La conscience corporelle fait partie intégrante de notre vie quotidienne. Elle nous permet de savoir instinctivement où nous sommes dans l'espace et comment nous nous déplaçons. Quoique cela puisse paraître trivial, cette fonction exige de notre cerveau énormément de calcul et de traitement de données. Mais comment le cerveau fait-il pour produire et réguler cette conscience corporelle ? Au moyen d'une expérience de réalité virtuelle, des scientifiques de l'EPFL viennent de montrer que la conscience corporelle implique le traitement, par le cerveau, du rythme cardiaque. Ce travail est publié dans Journal of Neuroscience.

Le laboratoire d'Olaf Blanke à l'EPFL a mis au point une expérience combinant l'imagerie cérébrale, l'analyse du pouls et la réalité virtuelle. Les participants portaient un casque de réalité virtuelle et une coiffe à encéphalogramme à haute densité, tandis que leur pouls et leur activité cérébrale étaient mesurés simultanément, de manière à contrôler la réponse du cerveau au coeur tout au long de l'expérience.

L'étude, qui prolongeait de précédentes recherches du groupe, était dirigée par le postdoctorant Hyeong-Dong Park. Les chercheurs se sont spécifiquement concentrés sur une partie du cerveau nommée le «cortex cingulaire postérieur» et l'«insula». Ces deux aires reçoivent des signaux en provenance des organes internes, et gèrent également l'information spatiale du corps.

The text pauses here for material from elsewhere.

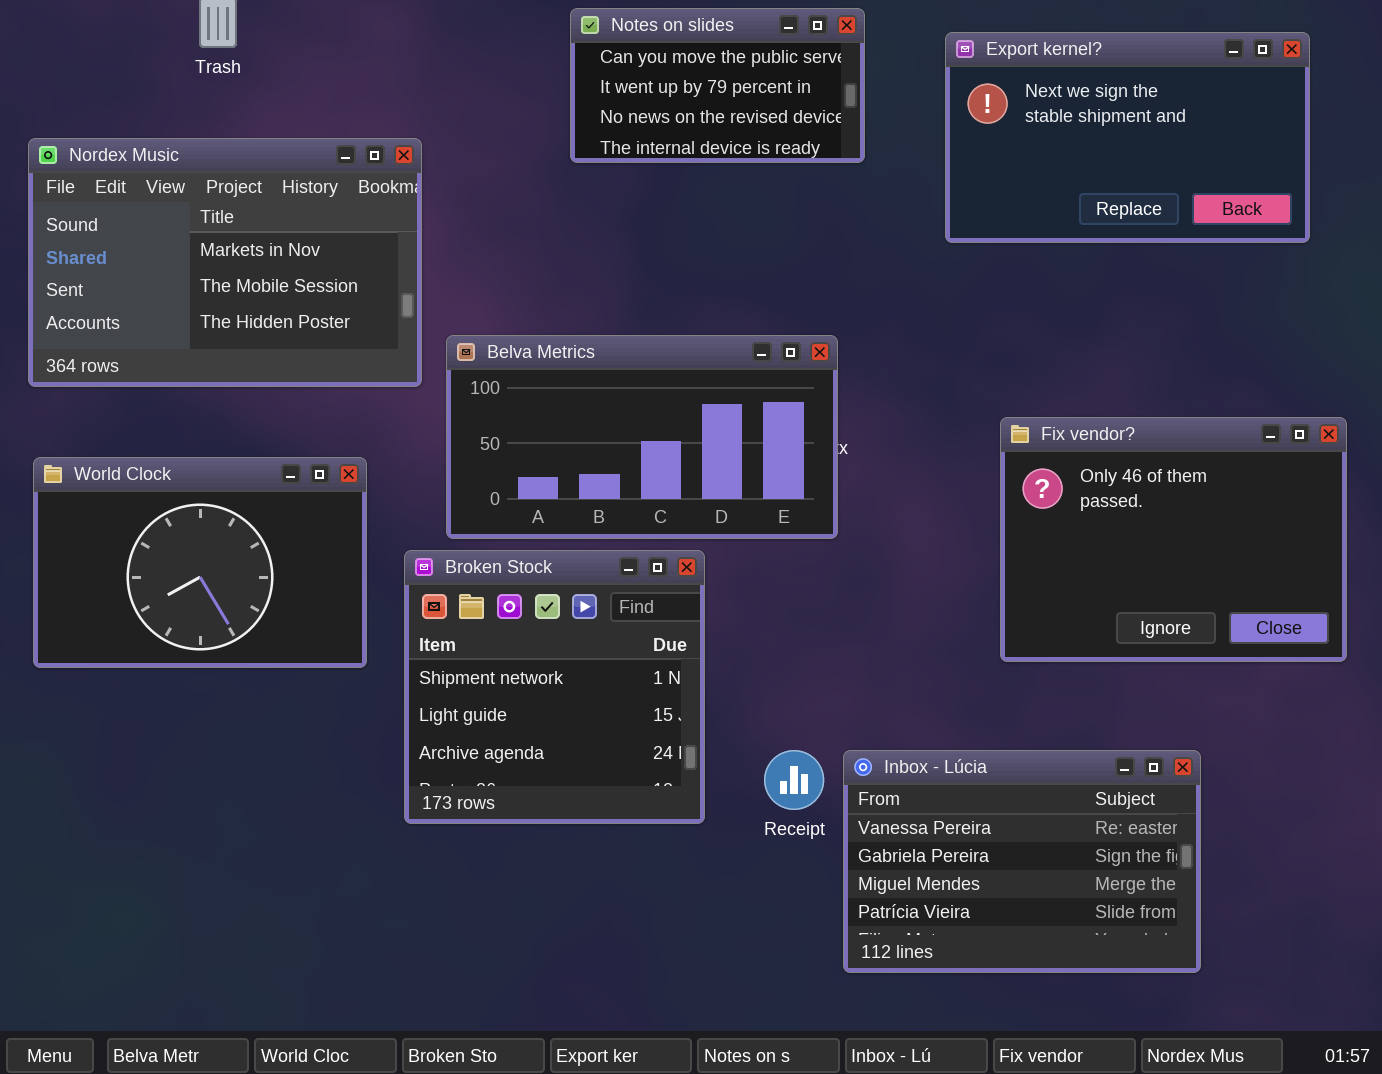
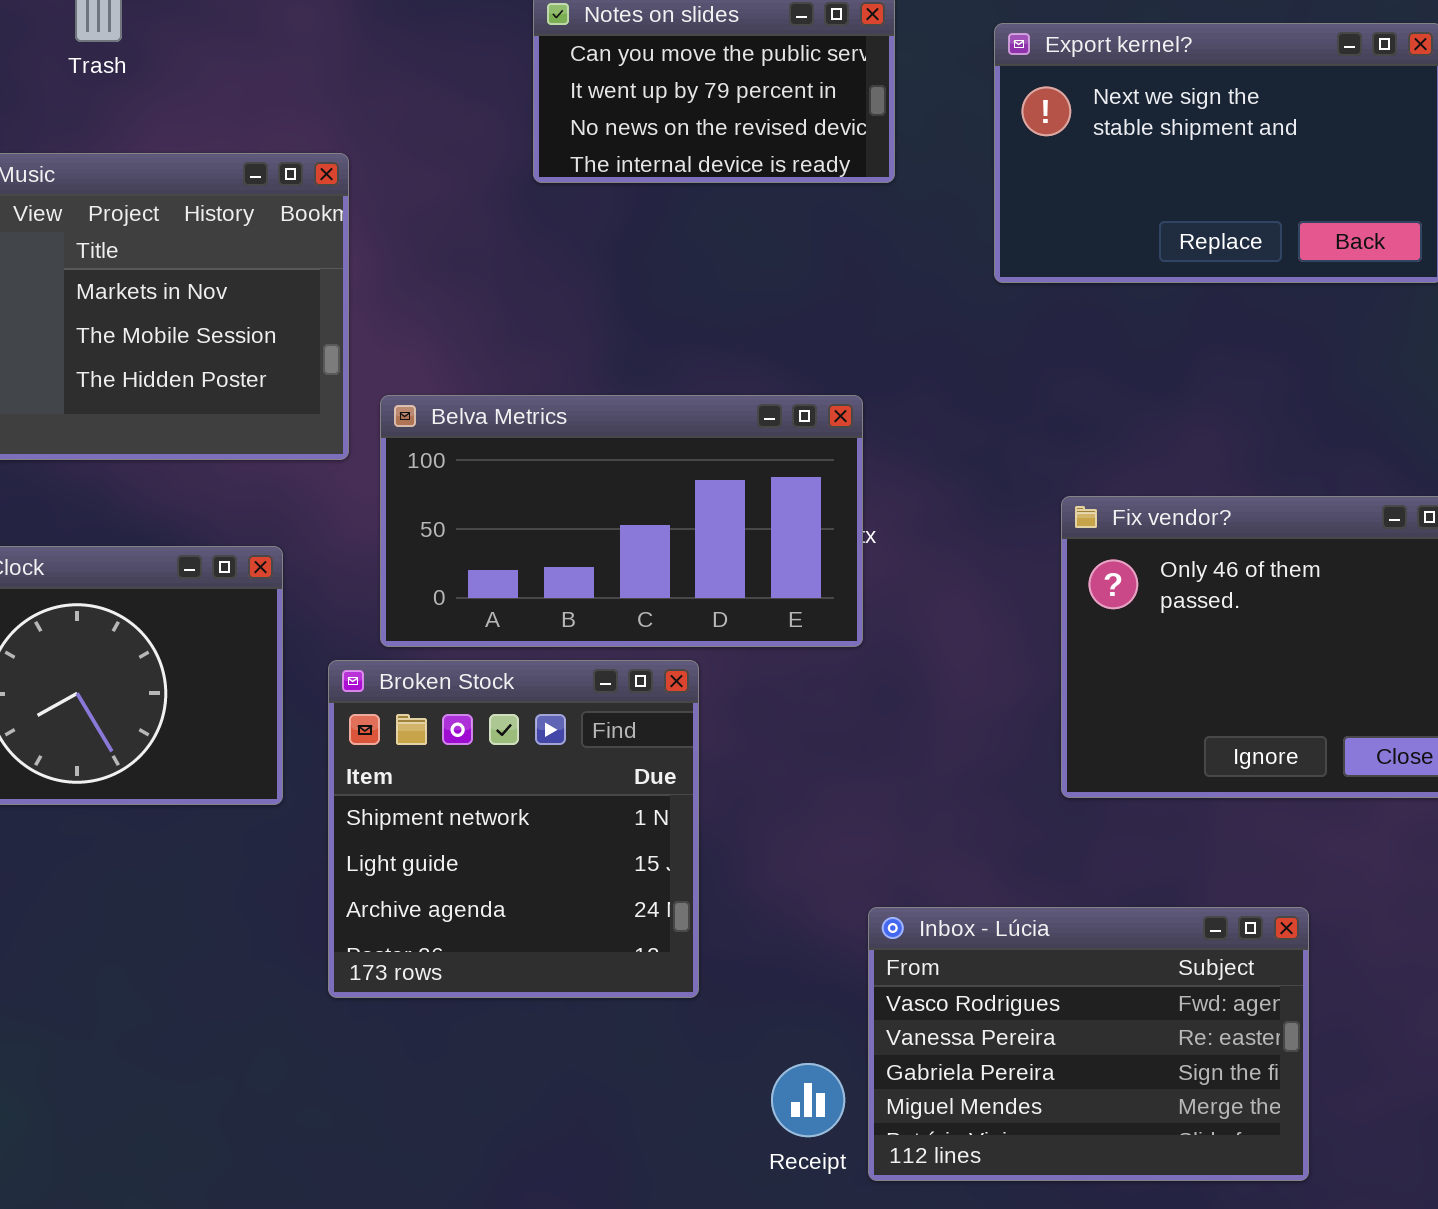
Receipt: [764,750,824,810] -> [771,1063,845,1137], moved
Inbox - Lúcia: [843,750,1201,973] -> [868,907,1309,1181], scrolled up 1 row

La conception expérimentale (© Journal of Neuroscience)

Dans le casque à réalité virtuelle, les participants regardaient une image de leur dos en position assise. Par intervalles irréguliers, ils recevaient de légers coups de bâton dans le dos, ce qui jouait le rôle de stimulus pour tester leur conscience corporelle au moment où ils voyaient le bâton toucher leur dos dans la réalité virtuelle. Ensuite, l'action était réalisée dans la réalité, avec un décalage dans le temps.

Une fois l'expérience terminée, on a demandé aux participants de rendre compte de leur niveau d'auto-identification avec l'avatar qu'ils avaient vu. L'étude a montré que la réponse du cingulaire postérieur et de l'insula aux signaux du pouls reflétait les changements de l'auto-identification consciente du participant provoqués par l'expérience de réalité virtuelle. Comme le dit l'auteur: «Notre découverte apporte une preuve neurale importante: que la conscience corporelle est liée au traitement cortical des signaux interne du corps.»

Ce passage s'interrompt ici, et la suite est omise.